Avec un oeil et des ecchymoses pesto différentes personnes si elle se trouve sur l'écran du téléviseur. "Allons de l'avant», a déclaré le journaliste, sans peur, en vue de la tombée de la nuit Voyage route qui a pris consciemment. Tout le monde l'arrêt, elle s'est félicitée de l'parfois critiquée pour sa tonalité, mais merci. Il a aussi beaucoup d'ennemis: les gens Omerta, la mafia, a critiqué les hommes politiques, des journalistes jaloux de son succès. Mais au fond tous sont branchés sur Telejato à l'heure du déjeuner. Mais dans le cas de la solidarité a organisé la soirée à côté de l'agression par le cercle local de Legambiente, la ville n'était pas là. Certains jeunes, une véritable ami, les gens de l'extérieur de la ville et notamment les nombreuses et trop nombreux hommes politiques, poussés par la possibilité de passerelle, de mettre sur l'affichage dans l'odeur des élections. Parmi ceux-ci est également un ancien sous-national, ce qui - se transforme voix - veulent maintenant le confortable fauteuil de maire de Partinico. Vente sur scène, la tête haute, les caractéristiques à mi-chemin entre colère et désolé. Exprime sa solidarité, crache sur la boue qui a fait le geste.

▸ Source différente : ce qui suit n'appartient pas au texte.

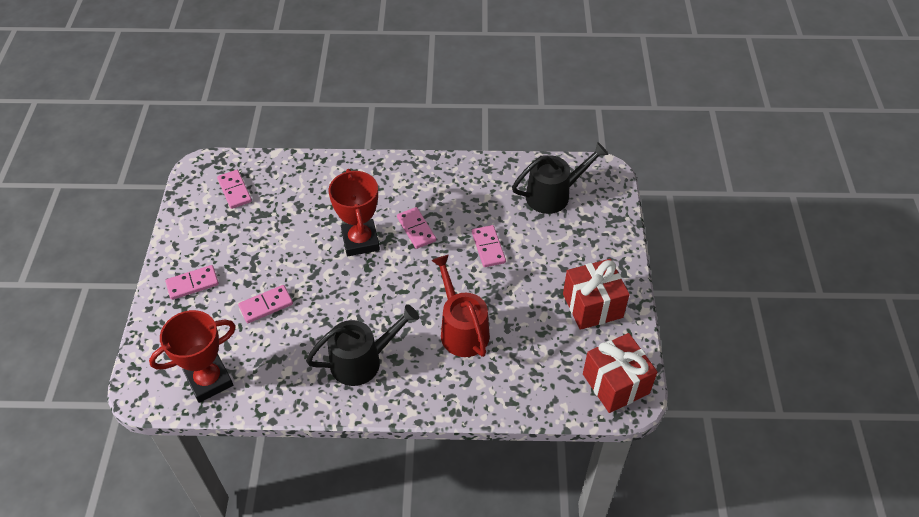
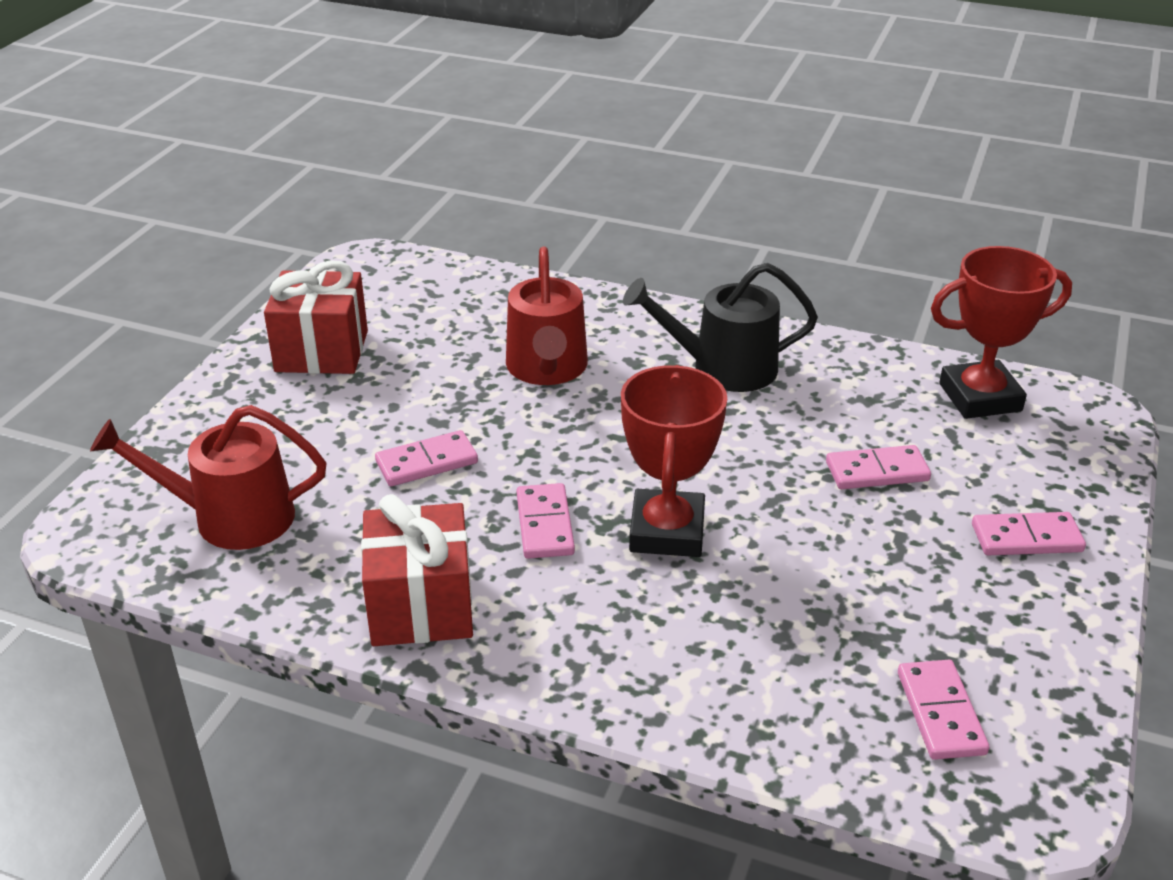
camera: 160 degrees left, 15 degrees down
pink domino [472,225,506,267] -> pink domino turned 60 degrees clockwise [375,430,478,486]
black watering can [512,142,608,214] -> red watering can [90,405,326,550]
red gift [583,333,657,413] -> red gift moved to [361,494,473,646]

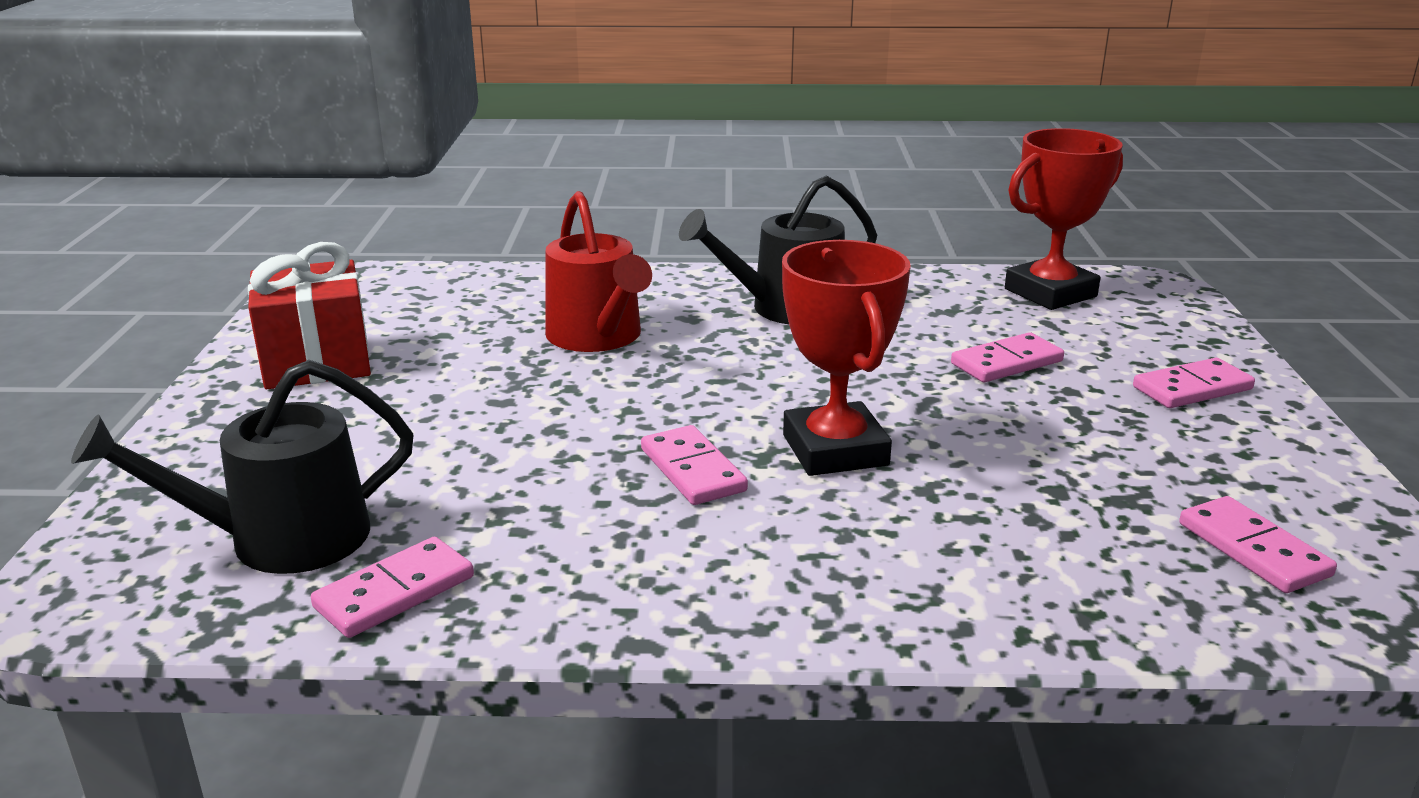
camera: 20 degrees left, 10 degrees down
red watering can [90,405,326,550] -> black watering can [71,360,414,574]
red gift [361,494,473,646] -> none
pink domino [375,430,478,486] -> pink domino moved to [311,537,474,638]

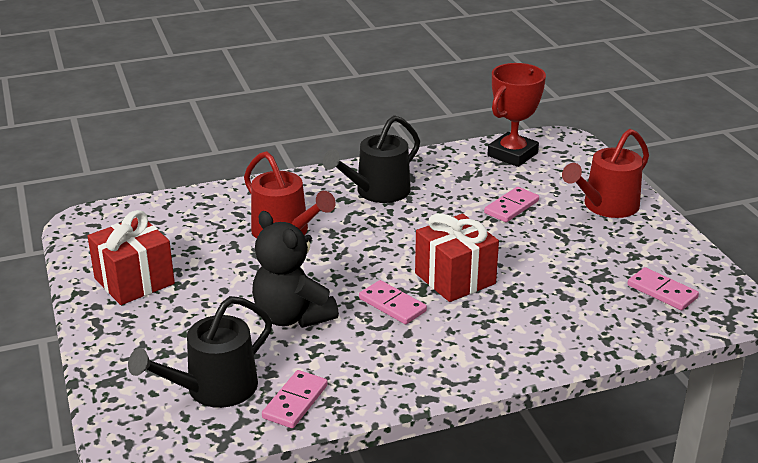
camera: 20 degrees left, 5 degrees up
red trophy [782,240,911,476] -> red gift [415,213,499,302]
pink domino [1133,358,1255,408] -> red watering can [562,129,649,218]
none -> black teddy bear [252,211,339,328]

Mais peut-être qu'il a oublié qu'il avait expulsé la journaliste quelques années plus tôt à partir de ses locaux commerciaux, dans laquelle ils se trouvaient des études de l'émetteur. En période électorale, de la pensée d'être en mesure de faire que la télévision, qui a fourni les locaux, puis, à son avis, en devoir de gratitude, sa propre politique program. Il voulait être saluée, encouragée, pas attaqué, que le téléviseur est utilisé pour faire les hommes politiques qui, dans leur rhétorique semble si bien prêcher, mais de gratter vraiment mauvais. Telejato dans les heures déplacé à un autre endroit, avec tous les problèmes qui se posent, à condition conscient de ne pas avoir baissé la tête en face de ces "menace implicite". Beaucoup d'autres, certainement pas tous, ont leur propre défilé sur la scène: parler devant de nombreuses personnes vraiment désolé, mais dans la solidarité qui sait ce que la pensée, sans doute dans leur esprit, il a été écrit «peut-être arrêter maintenant sputtanare toutes nos fautes" ! Et n'ont pas: le loup hangars, mais pas le vice. Dans ce cas, le défaut est la bienvenue.